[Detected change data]
- - -

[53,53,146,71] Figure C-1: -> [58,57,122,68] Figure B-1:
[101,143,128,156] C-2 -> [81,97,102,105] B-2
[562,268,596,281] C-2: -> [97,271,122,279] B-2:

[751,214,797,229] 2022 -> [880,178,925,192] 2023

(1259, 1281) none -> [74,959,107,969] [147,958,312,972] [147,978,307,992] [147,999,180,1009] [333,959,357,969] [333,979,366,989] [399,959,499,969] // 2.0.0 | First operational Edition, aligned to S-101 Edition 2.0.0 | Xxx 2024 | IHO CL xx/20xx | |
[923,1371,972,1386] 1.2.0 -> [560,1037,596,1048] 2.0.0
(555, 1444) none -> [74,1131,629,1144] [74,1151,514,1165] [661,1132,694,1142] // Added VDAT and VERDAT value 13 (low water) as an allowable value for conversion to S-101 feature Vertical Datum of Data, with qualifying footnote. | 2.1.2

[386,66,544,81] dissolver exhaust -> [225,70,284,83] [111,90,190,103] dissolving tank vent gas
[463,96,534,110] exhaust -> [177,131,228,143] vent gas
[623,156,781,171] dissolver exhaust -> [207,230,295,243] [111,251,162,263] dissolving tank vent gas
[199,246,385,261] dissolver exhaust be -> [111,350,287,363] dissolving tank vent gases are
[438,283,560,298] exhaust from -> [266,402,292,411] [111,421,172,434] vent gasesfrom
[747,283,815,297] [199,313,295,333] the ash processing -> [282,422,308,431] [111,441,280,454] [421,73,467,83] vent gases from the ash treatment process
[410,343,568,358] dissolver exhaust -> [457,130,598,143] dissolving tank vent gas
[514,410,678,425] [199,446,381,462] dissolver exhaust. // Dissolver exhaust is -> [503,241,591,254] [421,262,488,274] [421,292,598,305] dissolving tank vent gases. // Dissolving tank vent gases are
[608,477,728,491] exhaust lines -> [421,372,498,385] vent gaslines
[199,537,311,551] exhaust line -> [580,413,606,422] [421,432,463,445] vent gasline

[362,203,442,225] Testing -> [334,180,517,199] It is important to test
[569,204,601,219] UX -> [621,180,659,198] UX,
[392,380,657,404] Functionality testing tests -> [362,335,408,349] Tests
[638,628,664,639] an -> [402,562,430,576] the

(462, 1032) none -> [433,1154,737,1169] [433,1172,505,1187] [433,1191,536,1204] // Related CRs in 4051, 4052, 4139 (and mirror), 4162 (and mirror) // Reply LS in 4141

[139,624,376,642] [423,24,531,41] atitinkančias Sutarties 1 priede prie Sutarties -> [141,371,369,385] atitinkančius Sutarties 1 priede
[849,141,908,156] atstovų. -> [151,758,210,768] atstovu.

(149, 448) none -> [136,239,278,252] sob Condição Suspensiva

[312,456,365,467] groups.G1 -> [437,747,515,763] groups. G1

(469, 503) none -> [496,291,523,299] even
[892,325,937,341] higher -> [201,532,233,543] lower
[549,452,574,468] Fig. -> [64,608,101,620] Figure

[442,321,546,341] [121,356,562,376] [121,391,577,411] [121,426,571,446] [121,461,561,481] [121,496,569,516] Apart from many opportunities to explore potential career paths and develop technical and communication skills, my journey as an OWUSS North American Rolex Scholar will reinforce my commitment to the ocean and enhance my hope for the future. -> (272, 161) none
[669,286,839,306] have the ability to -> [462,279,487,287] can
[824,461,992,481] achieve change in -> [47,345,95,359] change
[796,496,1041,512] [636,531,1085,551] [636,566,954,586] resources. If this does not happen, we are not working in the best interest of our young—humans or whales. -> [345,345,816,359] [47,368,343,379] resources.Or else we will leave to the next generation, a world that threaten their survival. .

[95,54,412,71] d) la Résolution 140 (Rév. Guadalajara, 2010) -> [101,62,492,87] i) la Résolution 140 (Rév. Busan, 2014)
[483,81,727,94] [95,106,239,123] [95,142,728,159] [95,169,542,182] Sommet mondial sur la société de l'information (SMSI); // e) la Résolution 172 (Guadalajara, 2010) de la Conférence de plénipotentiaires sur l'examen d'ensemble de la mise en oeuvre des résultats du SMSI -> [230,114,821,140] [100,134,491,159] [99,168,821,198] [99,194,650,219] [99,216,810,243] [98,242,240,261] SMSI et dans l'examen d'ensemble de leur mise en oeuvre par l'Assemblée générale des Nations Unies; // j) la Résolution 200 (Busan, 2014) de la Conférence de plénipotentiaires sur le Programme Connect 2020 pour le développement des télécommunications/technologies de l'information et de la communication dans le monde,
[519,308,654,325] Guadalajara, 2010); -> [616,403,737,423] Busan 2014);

- - -

▶ [Activity]: Reproduce every line above containing "Guadalajara".

▶ [Answer for this exercise]:
[95,54,412,71] d) la Résolution 140 (Rév. Guadalajara, 2010) -> [101,62,492,87] i) la Résolution 140 (Rév. Busan, 2014)
[483,81,727,94] [95,106,239,123] [95,142,728,159] [95,169,542,182] Sommet mondial sur la société de l'information (SMSI); // e) la Résolution 172 (Guadalajara, 2010) de la Conférence de plénipotentiaires sur l'examen d'ensemble de la mise en oeuvre des résultats du SMSI -> [230,114,821,140] [100,134,491,159] [99,168,821,198] [99,194,650,219] [99,216,810,243] [98,242,240,261] SMSI et dans l'examen d'ensemble de leur mise en oeuvre par l'Assemblée générale des Nations Unies; // j) la Résolution 200 (Busan, 2014) de la Conférence de plénipotentiaires sur le Programme Connect 2020 pour le développement des télécommunications/technologies de l'information et de la communication dans le monde,
[519,308,654,325] Guadalajara, 2010); -> [616,403,737,423] Busan 2014);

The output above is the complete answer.